Because each entry is timestamped and includes a unique request ID, logs from concurrent sessions never intermix. Engineers can filter on the request ID to reconstruct the full call stack for a single interaction. The logs are written to the .claude/skills/logs directory by default, but the location can be overridden with the CLAUDE_SKILL_LOG_PATH environment variable. This makes it easy to ship logs to a centralized observability platform such as Loki or Splunk for long‑term analysis.

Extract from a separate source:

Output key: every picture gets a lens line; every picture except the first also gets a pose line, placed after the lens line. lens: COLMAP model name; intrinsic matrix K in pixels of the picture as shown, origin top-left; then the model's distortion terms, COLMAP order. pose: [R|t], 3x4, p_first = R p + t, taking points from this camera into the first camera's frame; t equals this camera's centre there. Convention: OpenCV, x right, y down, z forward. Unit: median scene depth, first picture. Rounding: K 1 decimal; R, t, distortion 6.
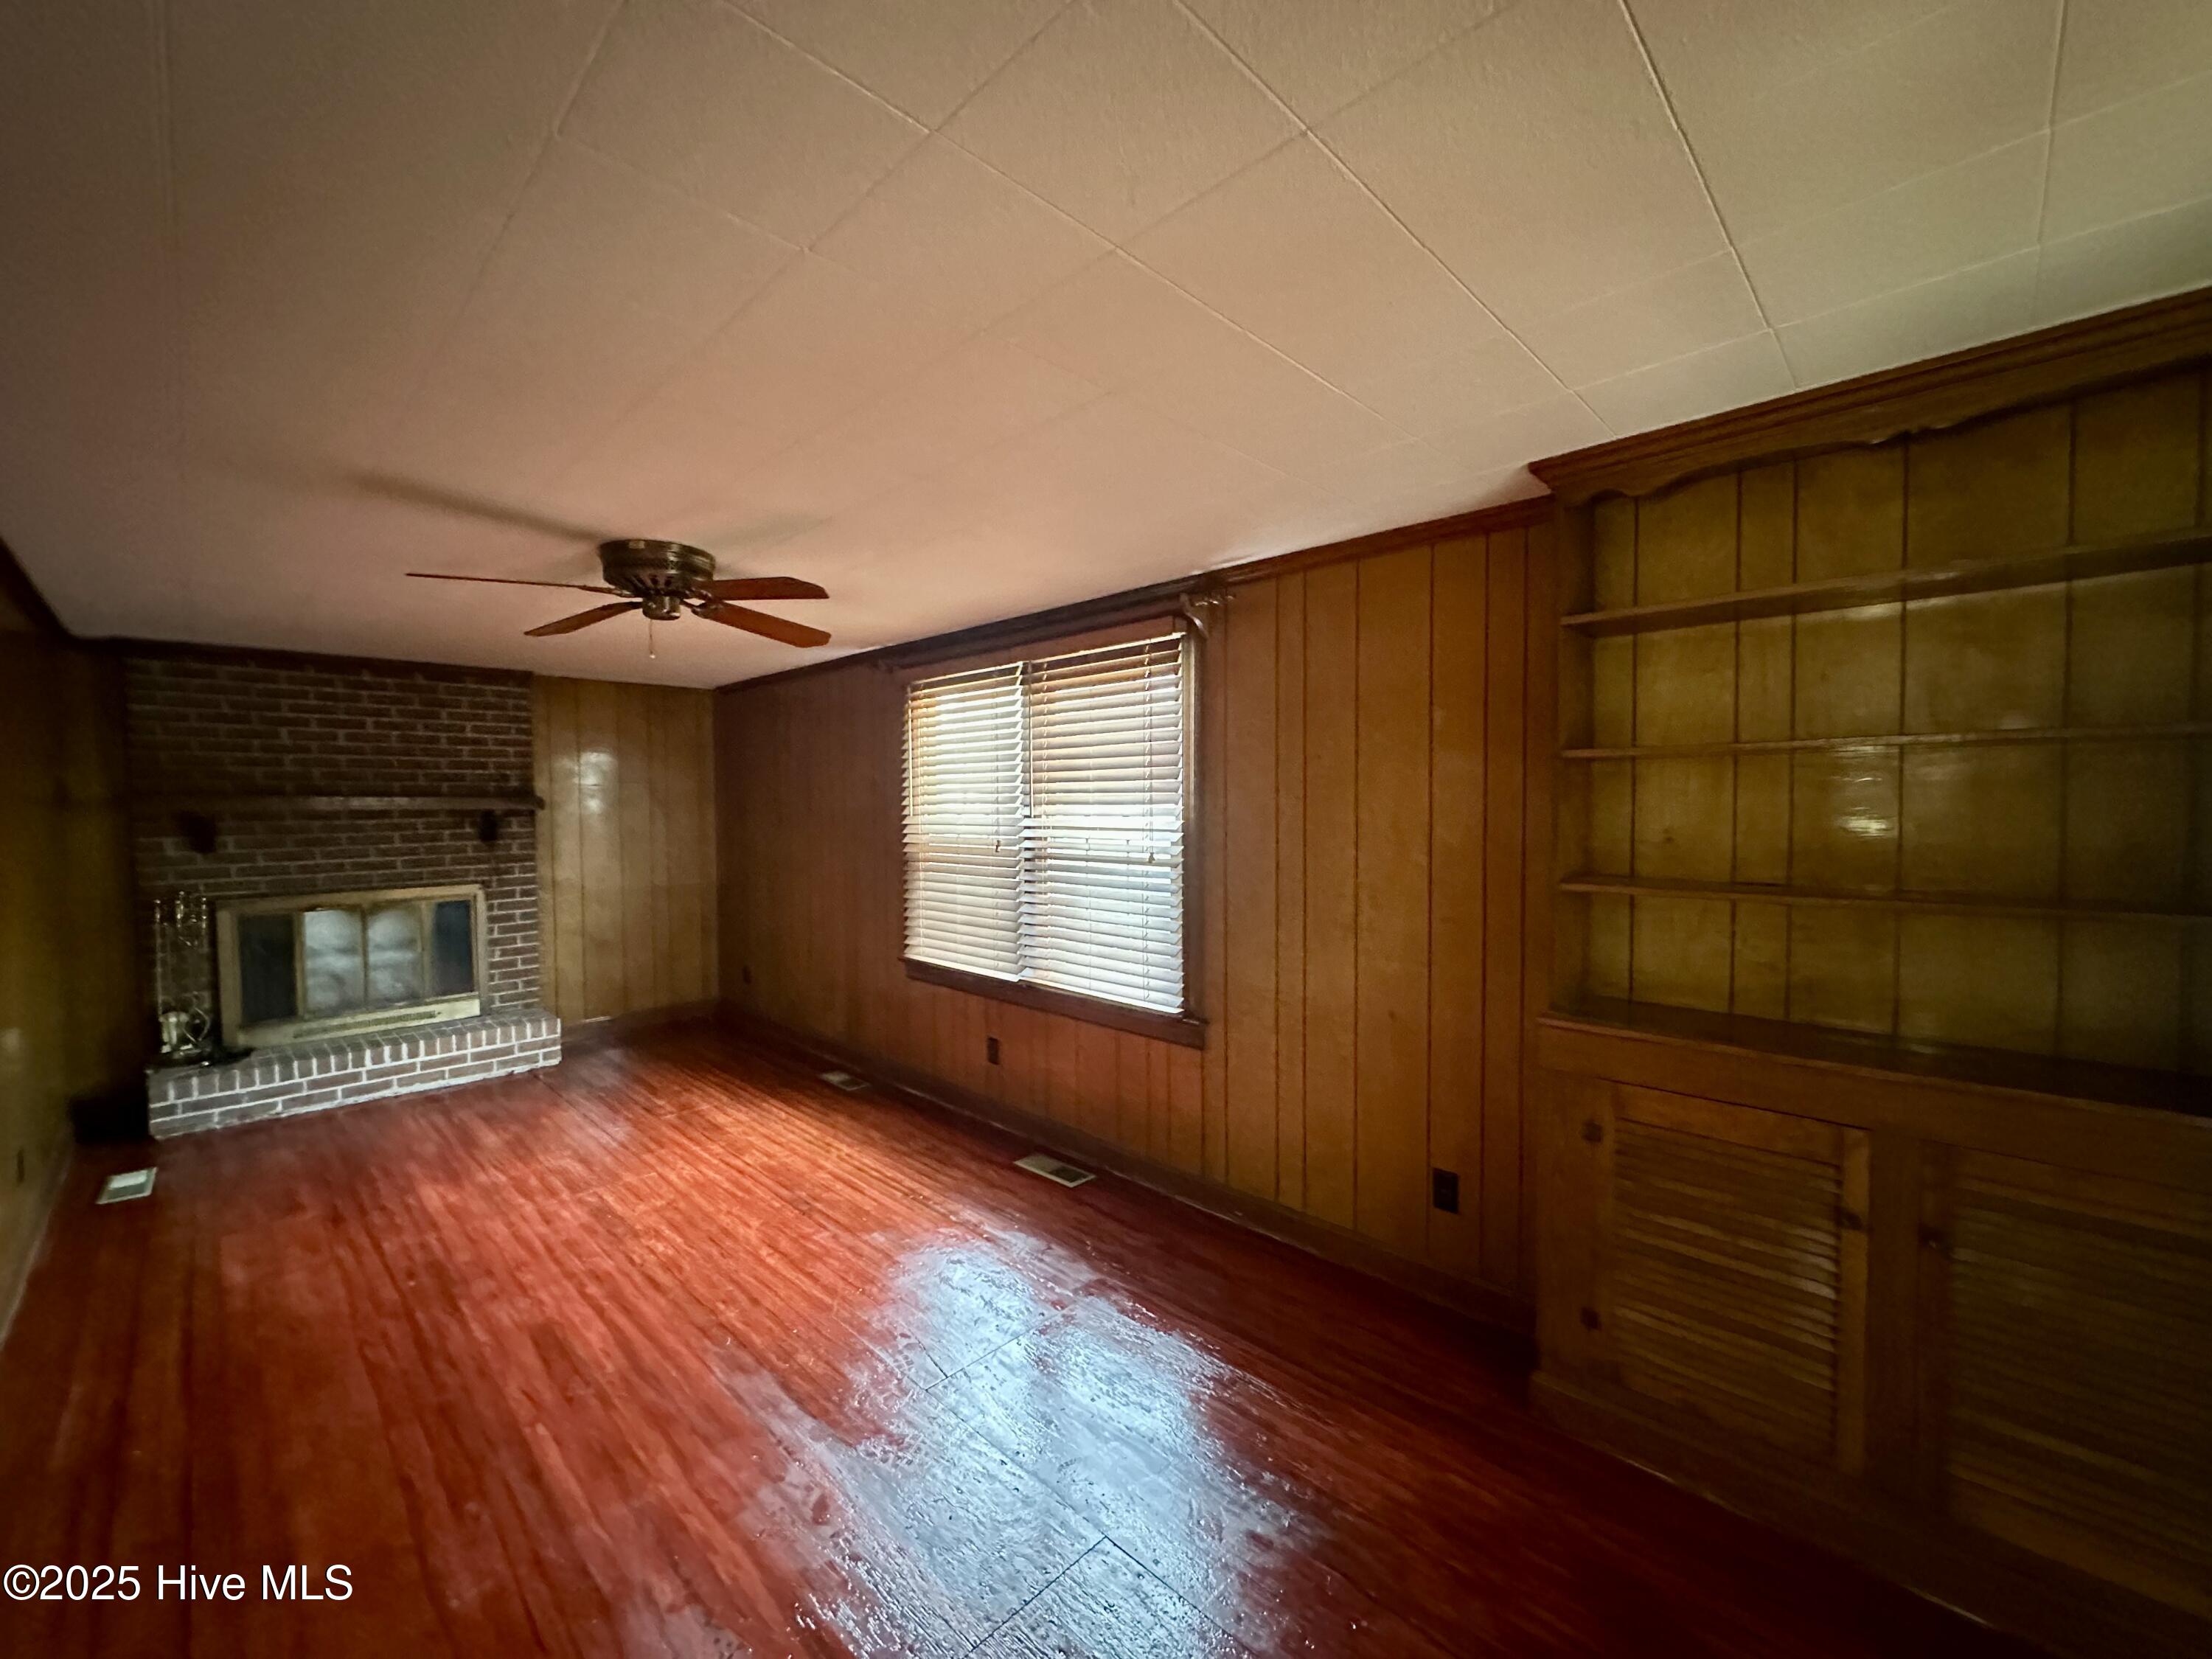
lens RADIAL K [[885.5, 0, 1105.0], [0, 885.5, 830.3], [0, 0, 1]] dist [0.000178, 0.000508]
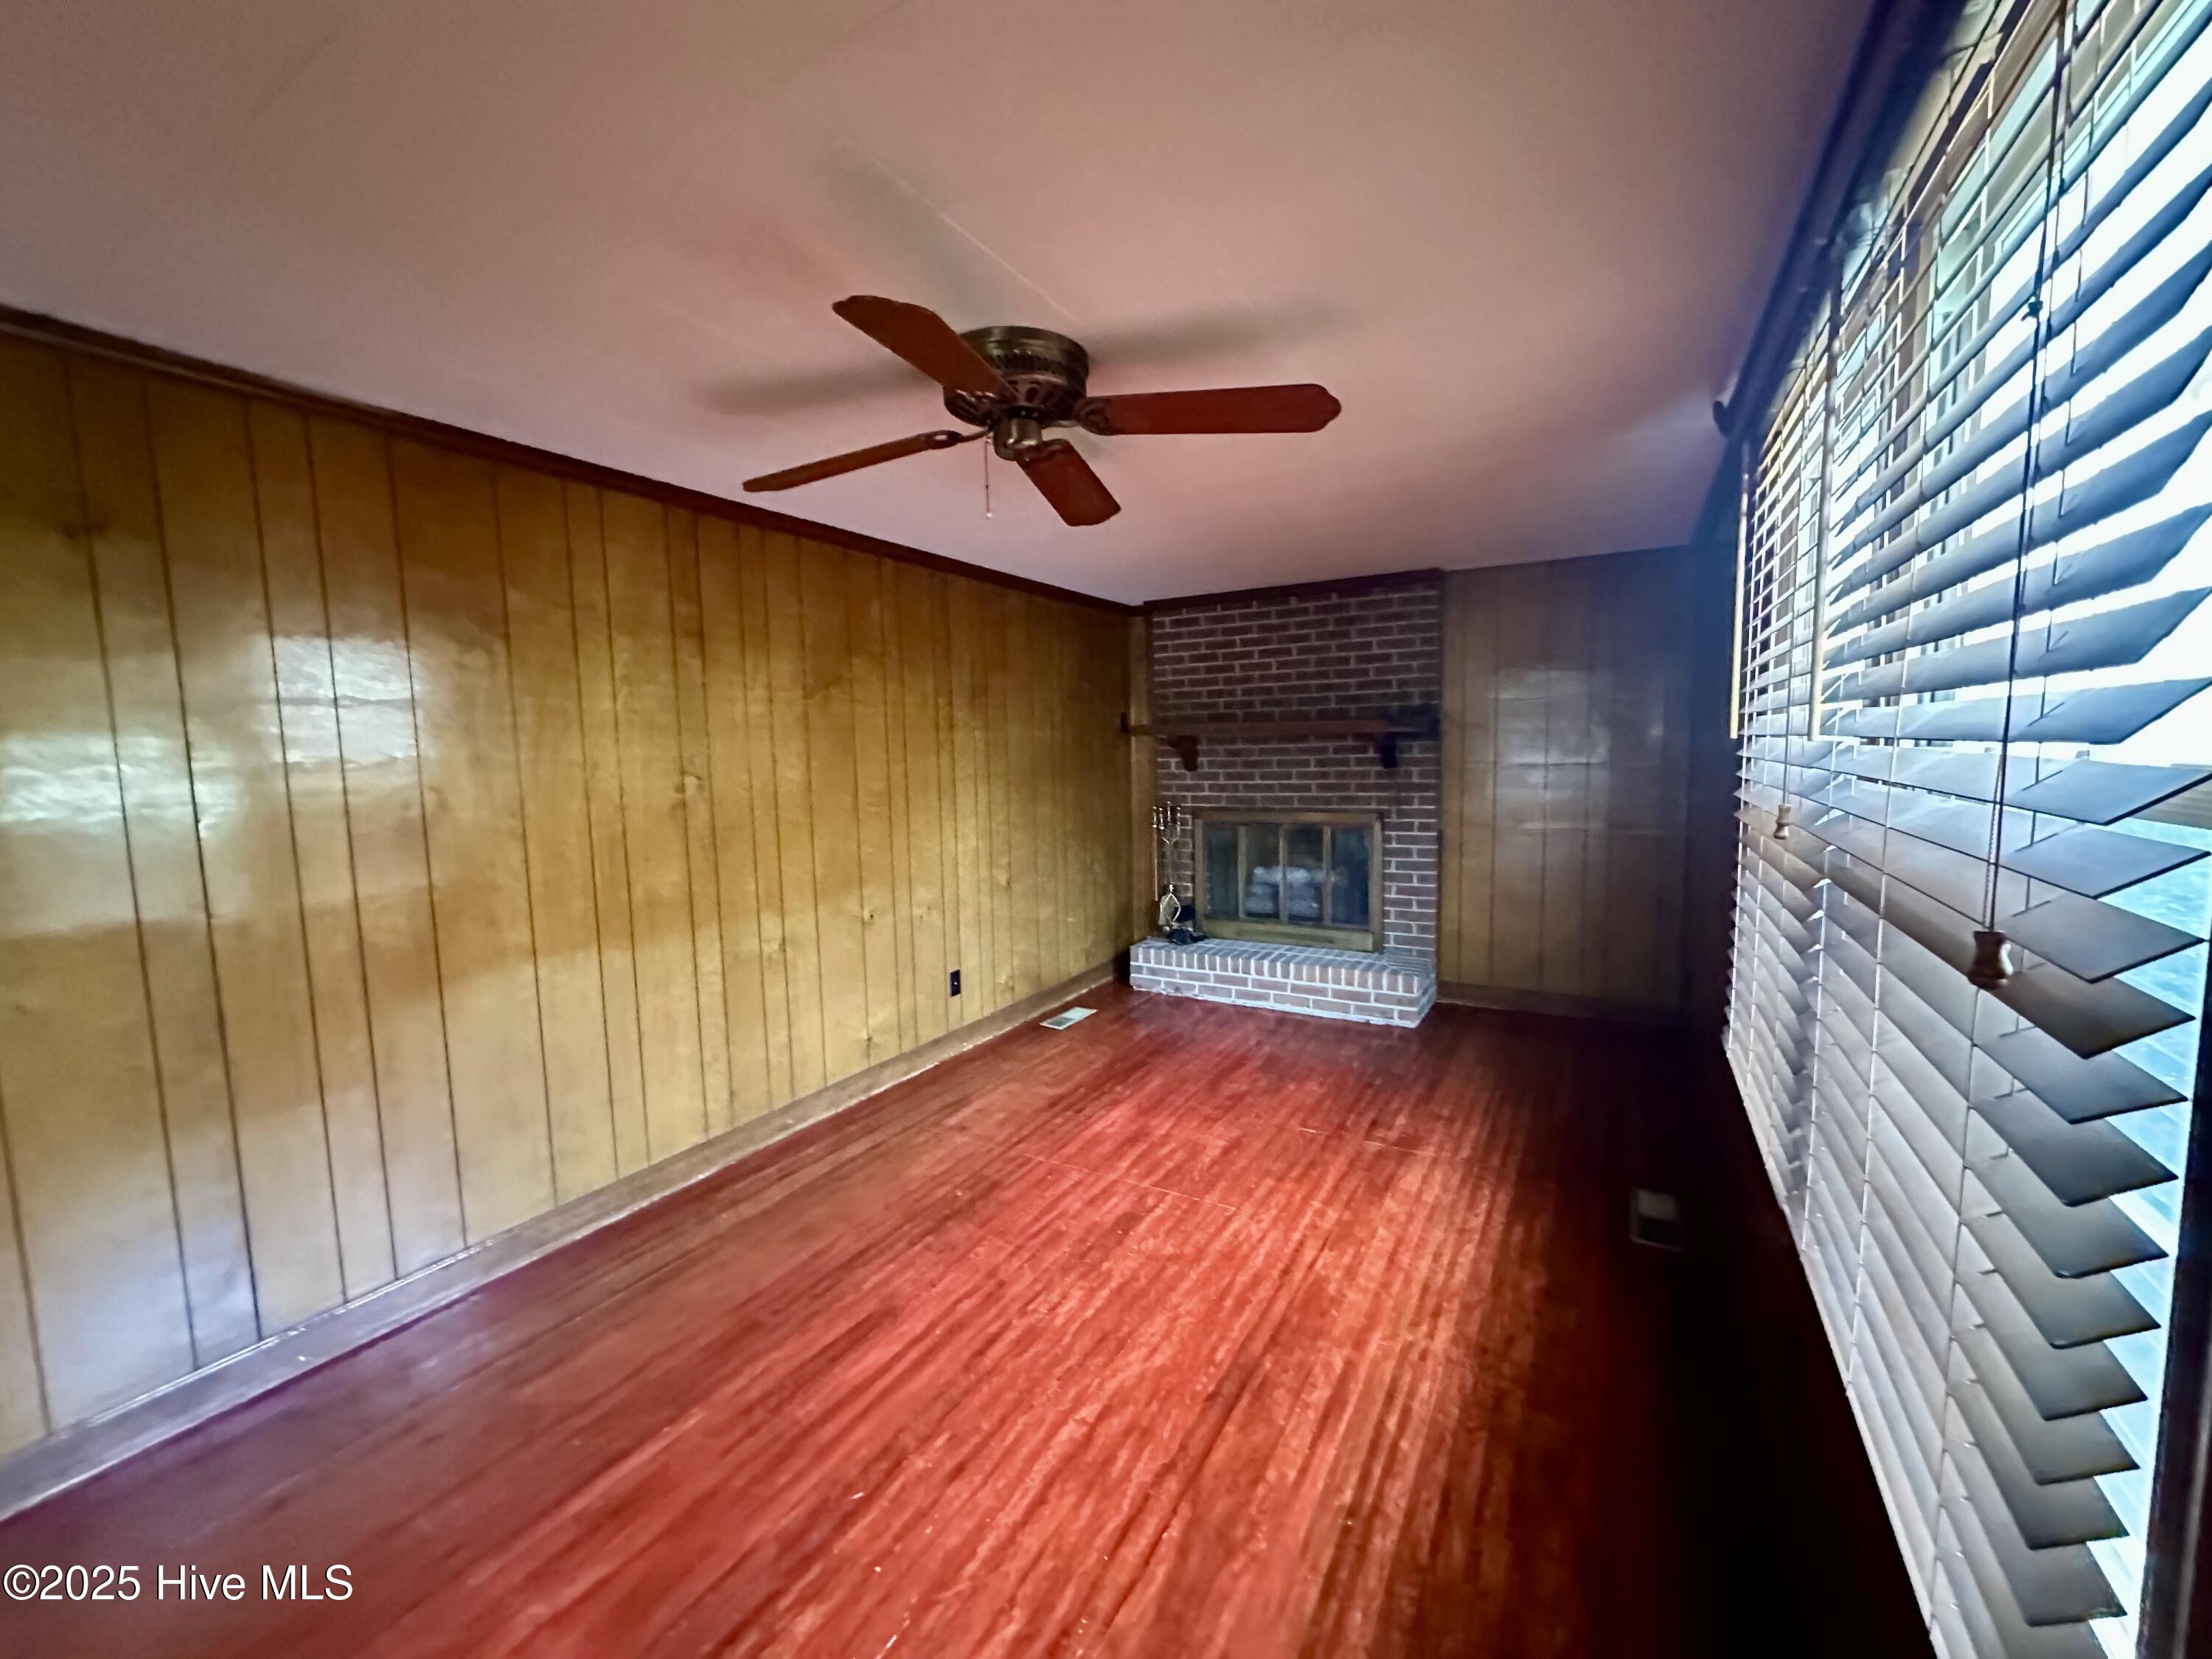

Evaluations (or “evals”) are built on top of this trace data. An eval script parses the logs, extracts the model’s tool‑selection decisions, and compares them against a ground‑truth specification. The comparison yields precision and recall metrics for skill usage, as well as latency statistics for each step. Because the trace includes the exact command line that was executed, an eval can also verify that the skill behaved idempotently and did not produce side effects beyond what was expected.
Common failure patterns become obvious when viewed through the trace. A “tool hallucination” appears as a selection event where the model names a skill that is not present in the .claude/skills directory; the subsequent execution step will be missing, and the trace will show a “skill not found” error. Permission errors surface as non‑zero exit codes together with stderr messages that mention denied operations. Latency spikes are visible as unusually long intervals between the tool‑selection and skill‑execution entries, often indicating network delays when a skill proxies to an external service.
To make debugging efficient, developers should enable verbose logging during development and switch to a lower‑volume mode in production. Verbose mode adds the full system prompt and the model’s intermediate token stream to the trace, which is invaluable when the model misinterprets a skill schema. In production, logging only the high‑level events keeps storage costs low while still providing enough information to spot permission mismatches and execution failures.
By treating the trace as a first‑class artifact, teams can automate regression tests, set alerts on abnormal error rates, and iteratively improve both the skill definitions and the prompting strategy. Observability therefore turns what would be opaque model behavior into a repeatable engineering workflow.